* DOCUMENT SECTION *
Why pretend otherwise? Why act as if the center could somehow hold, as if the right mix of same-old and not-quite-new faces and stories could do justice to a protean art form and a disunited public? It’s time to tear up the blueprints and start again.

What does that mean, in practice? For one thing, it means continuing to expand academy membership in the interests of geographical, generational and cultural diversity. The more voters, the better. For another, I think it means treating the “Parasite” victory not as an outlier but as a harbinger. That movie, a twisty, impeccably directed, brilliantly acted thriller laced with stinging, humanistic social criticism, fulfilled the Oscar ideal better than any mainstream Hollywood production since, I don’t know, “Silence of the Lambs”? “The Apartment”? “Casablanca”? And there are more where it came from, by which I don’t just mean South Korea or Bong’s dazzling imagination. The academy should abolish the best international feature ghetto, with its arcane rules of entry and its dubious reliance on the tastes of government functionaries, and make best picture an explicitly international category.

Or else — and in addition — find new ways of designating excellence. Get smaller and bigger at the same time, by giving space and attention to the odd, the experimental and the handmade as well as the gaudy and the grand. Undo the stultifying hierarchy of genres that routinely excludes comedy, horror, action and art. This could involve a simple change in attitude or taste, but it might require a formal change of rules. What if there were genre- or budget-level categories (best comic-book film; best million-dollar movie), and those films were also eligible for best picture? What if the Oscars took inspiration from bracketology and list-obsessed media to open up voters’ thinking? Millions of movie fans cast fake ballots every year. What if there were a way to make those ballots real?

* WRITTEN TASKS *
1 - Repeat the part of the Oscars essay starting at "Why pretend otherwise?" and ending at "and start again.".
2 - In the Oscars essay, whose victory should be treated as a harbinger rather than an outlier?
3 - Check each statement against the Oscars essay and give yes or no with the deciding words of the essay: (a) The essay holds that more academy voters is better. (b) The essay proposes keeping best picture limited to Hollywood productions. (c) The essay states that millions of movie fans cast fake ballots every year.

* EXCERPTED RECORDS *
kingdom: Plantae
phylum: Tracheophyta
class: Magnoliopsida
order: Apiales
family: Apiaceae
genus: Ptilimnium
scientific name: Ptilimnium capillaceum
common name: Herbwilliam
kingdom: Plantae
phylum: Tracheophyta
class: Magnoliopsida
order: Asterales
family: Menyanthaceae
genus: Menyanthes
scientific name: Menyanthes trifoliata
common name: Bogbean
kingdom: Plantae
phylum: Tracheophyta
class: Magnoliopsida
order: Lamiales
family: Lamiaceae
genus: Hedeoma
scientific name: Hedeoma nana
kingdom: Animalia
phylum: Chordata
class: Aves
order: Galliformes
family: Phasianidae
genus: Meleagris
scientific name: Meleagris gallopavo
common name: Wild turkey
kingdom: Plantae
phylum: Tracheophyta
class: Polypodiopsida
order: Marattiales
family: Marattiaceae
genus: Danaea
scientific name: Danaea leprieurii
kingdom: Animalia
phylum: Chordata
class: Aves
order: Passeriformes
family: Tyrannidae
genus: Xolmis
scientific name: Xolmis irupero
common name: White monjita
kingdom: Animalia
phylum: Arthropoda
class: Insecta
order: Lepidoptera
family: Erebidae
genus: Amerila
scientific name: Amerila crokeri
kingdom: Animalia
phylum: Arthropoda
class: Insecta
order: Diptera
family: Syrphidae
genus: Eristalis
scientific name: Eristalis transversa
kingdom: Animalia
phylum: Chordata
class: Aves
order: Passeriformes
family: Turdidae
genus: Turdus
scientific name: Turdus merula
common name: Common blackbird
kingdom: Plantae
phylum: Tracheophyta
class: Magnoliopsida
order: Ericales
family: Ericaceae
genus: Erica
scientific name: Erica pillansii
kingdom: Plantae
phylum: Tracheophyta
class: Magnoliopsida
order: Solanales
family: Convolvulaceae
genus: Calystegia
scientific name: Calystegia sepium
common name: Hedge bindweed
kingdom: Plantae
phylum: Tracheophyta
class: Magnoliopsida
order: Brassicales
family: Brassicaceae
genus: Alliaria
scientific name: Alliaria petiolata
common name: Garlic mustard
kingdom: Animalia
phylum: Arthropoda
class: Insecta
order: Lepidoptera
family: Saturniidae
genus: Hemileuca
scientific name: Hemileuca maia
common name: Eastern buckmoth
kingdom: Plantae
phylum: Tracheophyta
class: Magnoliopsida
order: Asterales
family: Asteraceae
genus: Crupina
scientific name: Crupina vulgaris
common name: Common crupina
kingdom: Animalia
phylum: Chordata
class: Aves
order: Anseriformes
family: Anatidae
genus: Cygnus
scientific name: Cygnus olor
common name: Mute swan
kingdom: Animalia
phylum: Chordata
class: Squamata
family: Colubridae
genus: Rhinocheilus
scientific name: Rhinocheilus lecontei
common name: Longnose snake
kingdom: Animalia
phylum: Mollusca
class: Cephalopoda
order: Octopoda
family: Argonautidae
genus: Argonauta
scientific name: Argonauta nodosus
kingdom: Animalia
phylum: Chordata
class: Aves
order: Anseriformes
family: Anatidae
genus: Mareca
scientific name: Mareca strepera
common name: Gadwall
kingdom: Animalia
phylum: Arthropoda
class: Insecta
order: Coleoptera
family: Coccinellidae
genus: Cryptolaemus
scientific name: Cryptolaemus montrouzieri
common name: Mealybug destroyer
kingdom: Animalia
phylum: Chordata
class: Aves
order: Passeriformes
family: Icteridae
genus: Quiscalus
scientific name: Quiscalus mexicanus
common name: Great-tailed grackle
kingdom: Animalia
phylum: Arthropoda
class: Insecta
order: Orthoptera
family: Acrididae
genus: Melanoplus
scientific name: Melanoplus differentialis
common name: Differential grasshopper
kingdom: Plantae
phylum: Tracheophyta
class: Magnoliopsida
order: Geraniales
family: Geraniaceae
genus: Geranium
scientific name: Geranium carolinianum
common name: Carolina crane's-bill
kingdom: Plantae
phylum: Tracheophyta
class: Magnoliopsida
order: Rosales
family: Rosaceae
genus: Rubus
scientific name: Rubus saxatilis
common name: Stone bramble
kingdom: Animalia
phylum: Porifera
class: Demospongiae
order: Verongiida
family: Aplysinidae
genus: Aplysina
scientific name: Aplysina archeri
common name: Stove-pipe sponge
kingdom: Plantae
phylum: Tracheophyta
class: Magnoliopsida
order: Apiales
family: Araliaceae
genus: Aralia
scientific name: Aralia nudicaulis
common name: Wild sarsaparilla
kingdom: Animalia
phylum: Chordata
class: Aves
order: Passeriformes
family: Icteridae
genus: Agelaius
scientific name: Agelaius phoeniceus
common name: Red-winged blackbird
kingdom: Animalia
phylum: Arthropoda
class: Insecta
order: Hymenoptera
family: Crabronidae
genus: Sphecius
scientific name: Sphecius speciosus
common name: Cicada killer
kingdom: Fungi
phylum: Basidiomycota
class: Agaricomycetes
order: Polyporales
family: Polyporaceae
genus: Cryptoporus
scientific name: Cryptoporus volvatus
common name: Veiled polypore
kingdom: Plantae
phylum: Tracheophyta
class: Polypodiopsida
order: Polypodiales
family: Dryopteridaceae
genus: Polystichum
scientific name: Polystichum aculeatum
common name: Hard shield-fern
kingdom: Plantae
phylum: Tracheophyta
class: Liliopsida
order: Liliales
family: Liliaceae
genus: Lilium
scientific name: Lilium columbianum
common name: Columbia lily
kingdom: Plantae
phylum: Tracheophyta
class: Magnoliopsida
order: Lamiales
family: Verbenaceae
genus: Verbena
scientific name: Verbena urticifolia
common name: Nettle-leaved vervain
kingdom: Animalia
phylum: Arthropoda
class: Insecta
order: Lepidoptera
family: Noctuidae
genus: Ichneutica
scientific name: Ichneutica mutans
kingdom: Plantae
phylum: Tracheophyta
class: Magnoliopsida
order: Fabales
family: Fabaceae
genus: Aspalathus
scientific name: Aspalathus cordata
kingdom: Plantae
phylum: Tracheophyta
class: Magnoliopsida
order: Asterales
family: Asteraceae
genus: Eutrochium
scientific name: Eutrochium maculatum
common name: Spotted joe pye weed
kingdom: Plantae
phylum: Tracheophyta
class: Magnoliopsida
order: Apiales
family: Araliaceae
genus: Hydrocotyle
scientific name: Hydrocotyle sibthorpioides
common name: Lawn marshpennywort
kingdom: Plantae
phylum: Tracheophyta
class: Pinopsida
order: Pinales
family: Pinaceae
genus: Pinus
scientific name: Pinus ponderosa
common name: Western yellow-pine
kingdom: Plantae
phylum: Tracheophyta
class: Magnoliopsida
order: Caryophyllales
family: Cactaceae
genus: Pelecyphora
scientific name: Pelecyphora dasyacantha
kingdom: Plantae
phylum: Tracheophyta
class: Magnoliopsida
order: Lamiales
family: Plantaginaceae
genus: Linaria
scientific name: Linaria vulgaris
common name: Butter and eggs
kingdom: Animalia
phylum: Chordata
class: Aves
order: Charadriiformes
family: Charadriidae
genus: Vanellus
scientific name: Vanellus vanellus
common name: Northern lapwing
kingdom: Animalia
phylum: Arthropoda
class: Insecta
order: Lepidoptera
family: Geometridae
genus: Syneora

* COMPLETE ANSWERS *
1 -
Why pretend otherwise? Why act as if the center could somehow hold, as if the right mix of same-old and not-quite-new faces and stories could do justice to a protean art form and a disunited public? It’s time to tear up the blueprints and start again.

2 - "Parasite."

3 -
(a) Yes: "The more voters, the better."
(b) No: "make best picture an explicitly international category."
(c) Yes: "Millions of movie fans cast fake ballots every year."